This project contains our paper's codes in python, used to indetifying bots and humans and in case of human used to identifying gender in PAN 2019 competition.
please follow the instructions to profiling authors.
Parameters:
usage: prepare_dataset.py [-h] [-i INPUT] [-o OUTPUT]
optional arguments:
-i INPUT path to input dataset
-o OUTPUT path to output directory(default = 'prepared_dataset')
running the script usage:
python prepare_dataset.py -i path_to_dataset_root_dir
Parameters:
usage: training_ngram.py [-h] [-i INPUT] [-o OUTPUT] [-ft FT] [-n N]
optional arguments:
-i INPUT path to prepared dataset
-o OUTPUT path to output directory(default='pre-trained_models')

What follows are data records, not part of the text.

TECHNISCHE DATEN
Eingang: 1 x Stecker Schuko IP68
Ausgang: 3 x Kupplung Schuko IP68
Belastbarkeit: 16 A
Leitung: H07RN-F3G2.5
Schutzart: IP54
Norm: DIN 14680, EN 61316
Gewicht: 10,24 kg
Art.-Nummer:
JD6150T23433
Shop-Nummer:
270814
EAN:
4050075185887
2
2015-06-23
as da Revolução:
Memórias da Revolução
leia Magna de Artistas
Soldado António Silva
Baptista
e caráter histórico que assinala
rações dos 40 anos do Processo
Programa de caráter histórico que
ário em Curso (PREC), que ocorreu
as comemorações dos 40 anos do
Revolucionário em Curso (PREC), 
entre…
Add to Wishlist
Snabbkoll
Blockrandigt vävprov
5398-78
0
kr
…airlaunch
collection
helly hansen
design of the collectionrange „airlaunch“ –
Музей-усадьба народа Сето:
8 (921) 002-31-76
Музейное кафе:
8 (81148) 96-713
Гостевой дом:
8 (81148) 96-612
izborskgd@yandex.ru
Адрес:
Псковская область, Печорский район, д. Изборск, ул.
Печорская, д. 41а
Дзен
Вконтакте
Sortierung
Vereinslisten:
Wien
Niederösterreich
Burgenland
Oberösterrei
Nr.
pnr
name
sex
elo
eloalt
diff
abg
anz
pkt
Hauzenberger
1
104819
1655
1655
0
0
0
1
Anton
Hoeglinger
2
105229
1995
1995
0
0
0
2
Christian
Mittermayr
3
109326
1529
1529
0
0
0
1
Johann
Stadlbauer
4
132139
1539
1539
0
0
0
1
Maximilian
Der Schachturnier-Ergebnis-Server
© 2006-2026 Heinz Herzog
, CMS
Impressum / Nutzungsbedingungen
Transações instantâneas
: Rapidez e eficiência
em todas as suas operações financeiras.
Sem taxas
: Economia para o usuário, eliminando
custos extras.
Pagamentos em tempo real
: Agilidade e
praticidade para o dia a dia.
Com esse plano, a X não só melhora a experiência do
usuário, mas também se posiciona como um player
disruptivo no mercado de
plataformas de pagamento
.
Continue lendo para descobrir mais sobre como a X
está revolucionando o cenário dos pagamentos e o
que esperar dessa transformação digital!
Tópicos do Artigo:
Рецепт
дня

-ft FT frequency threshold (default=5)
-n N n-gram order (default=4)
running the script usage:
python training_ngram.py -i path_to_prepared_dataset
Parameters:
usage: training_tfidf.py [-h] [-i INPUT] [-o OUTPUT] [-ft FT]
optional arguments:
-i INPUT path to prepared dataset
-o OUTPUT path to output directory(default='pre-trained_models')
-ft FT frequency threshold (default=5)
running the script usage:
python training_tfidf.py -i path_to_prepared_dataset
Parameters:
usage: training_doc2vec.py [-h] [-i INPUT] [-o OUTPUT]
optional arguments:
-i INPUT path to prepared dataset
-o OUTPUT path to output directory(default='pre-trained_models')
running the script usage:
python training_doc2vec.py -i path_to_prepared_dataset
Parameters:
usage: bot_gender_profiling.py [-h] [-i INPUT] [-o OUTPUT] [-t TRAIN_DIR] [-m MODELS] [-n N]
optional arguments:
-i INPUT path to dataset directory
-o OUTPUT path to output directory
-t TRAIN_DIR path to train dataset directory
-m MODELS path to models directory
-n N n-gram order (default=4)
running the script usage:
python bot_gender_profiling.py -i path_to_dataset_dir -o paht_to_output_dir -t path_to_train_dataset_dir -m paht_to_modles_dir
Please cite us as:
HB Giglou, M Rahgouy, T Rahgouy, MK Sheykhlan, E Mohammadzadeh. Author Profiling: Bot and Gender Prediction using a Multi-Aspect Ensemble Approach - Notebook for PAN at CLEF 2019. In CLEF 2019 Evaluation Labs and Workshop–Working Notes Papers. CEUR-WS. org.